------ Study text

Am I reading the ab output wrong or did you only make 40 requests and 13 of them failed?

Also there's no mention of what your test actually is?


Yeah spot on, the test is useless due to the small sample size. Rounding errors could give you 5000 requests/second if you're lucky.


Indeed

Complete requests: 40

Failed requests: 13

is far from good


And 28 were non 2xx, which is also a failure. Probably db issues since there is no way SQLite can handle 20 concurrent connections.


I corrected the blog post with a correct sample size. Thanks for the feedback!


You're missing the ab output now which also hurts the quality of the analysis.


I came to say the same thing. Probably best to just flag this and move on. The results show most of the requests failed.


What is the best way to establish optimal pool size? The article seems to gloss over this and instead mentions 'you need to set pool: 25', but I doubt this is a one size fits all solution.

Anyone have any experience profiling these sorts of things that can share some info?

------------
------ Entries provided

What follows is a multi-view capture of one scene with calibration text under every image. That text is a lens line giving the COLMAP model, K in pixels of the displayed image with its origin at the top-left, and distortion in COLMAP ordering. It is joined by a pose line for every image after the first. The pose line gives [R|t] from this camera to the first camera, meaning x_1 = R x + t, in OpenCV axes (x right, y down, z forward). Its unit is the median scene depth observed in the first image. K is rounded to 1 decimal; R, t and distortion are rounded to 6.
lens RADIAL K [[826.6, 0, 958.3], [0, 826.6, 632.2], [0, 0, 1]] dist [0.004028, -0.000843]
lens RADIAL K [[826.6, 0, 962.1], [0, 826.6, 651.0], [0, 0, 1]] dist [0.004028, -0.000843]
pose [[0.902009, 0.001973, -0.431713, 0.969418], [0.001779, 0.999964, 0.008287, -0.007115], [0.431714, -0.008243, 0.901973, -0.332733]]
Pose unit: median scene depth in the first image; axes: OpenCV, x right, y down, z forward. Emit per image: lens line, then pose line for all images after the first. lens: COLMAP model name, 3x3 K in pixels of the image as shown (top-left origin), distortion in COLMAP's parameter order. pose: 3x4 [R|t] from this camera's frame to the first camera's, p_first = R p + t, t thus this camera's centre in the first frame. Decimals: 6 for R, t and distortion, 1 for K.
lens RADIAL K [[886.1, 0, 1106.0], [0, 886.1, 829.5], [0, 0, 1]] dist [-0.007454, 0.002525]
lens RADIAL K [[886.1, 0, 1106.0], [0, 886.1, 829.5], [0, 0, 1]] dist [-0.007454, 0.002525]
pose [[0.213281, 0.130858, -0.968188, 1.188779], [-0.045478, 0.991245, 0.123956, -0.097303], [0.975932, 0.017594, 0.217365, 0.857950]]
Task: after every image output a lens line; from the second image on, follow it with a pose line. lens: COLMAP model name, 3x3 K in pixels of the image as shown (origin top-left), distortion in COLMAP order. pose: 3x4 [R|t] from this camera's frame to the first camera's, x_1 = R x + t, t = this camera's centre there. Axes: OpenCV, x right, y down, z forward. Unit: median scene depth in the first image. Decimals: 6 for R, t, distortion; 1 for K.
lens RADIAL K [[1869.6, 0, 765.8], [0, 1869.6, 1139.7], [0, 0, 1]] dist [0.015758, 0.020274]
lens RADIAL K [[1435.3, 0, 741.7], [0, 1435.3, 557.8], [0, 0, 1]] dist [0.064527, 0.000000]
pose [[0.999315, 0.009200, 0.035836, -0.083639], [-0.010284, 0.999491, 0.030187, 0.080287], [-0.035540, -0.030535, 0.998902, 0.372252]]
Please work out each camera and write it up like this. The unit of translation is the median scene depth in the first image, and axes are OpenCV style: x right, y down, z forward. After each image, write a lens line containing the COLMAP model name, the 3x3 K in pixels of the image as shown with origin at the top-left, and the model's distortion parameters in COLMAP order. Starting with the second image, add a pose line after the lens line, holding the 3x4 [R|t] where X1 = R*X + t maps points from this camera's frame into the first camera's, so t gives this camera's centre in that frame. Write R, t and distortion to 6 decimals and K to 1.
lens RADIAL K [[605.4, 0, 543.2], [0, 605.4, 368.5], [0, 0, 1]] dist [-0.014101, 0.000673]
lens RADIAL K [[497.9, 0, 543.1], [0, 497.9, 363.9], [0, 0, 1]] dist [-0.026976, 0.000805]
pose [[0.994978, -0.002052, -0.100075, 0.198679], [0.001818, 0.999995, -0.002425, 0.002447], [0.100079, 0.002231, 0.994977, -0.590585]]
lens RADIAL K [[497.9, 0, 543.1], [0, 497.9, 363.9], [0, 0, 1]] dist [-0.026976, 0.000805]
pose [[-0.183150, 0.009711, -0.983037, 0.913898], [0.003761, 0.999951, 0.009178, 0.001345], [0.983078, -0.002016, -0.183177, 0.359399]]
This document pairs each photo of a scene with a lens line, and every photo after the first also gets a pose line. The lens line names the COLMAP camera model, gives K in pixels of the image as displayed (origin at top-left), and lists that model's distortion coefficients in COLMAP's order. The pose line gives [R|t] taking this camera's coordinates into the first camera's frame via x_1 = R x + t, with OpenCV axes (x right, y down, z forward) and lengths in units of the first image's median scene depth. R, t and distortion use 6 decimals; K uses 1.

------------

**Your instructions:**
Answer these from the comment thread on the ab benchmark:
1. How many complete requests and how many failed requests does the quoted ab output report?
2. How many responses were non-2xx?
3. What pool setting does the article say you need?

**Reply:**
1. 40 complete requests and 13 failed requests.
2. 28.
3. pool: 25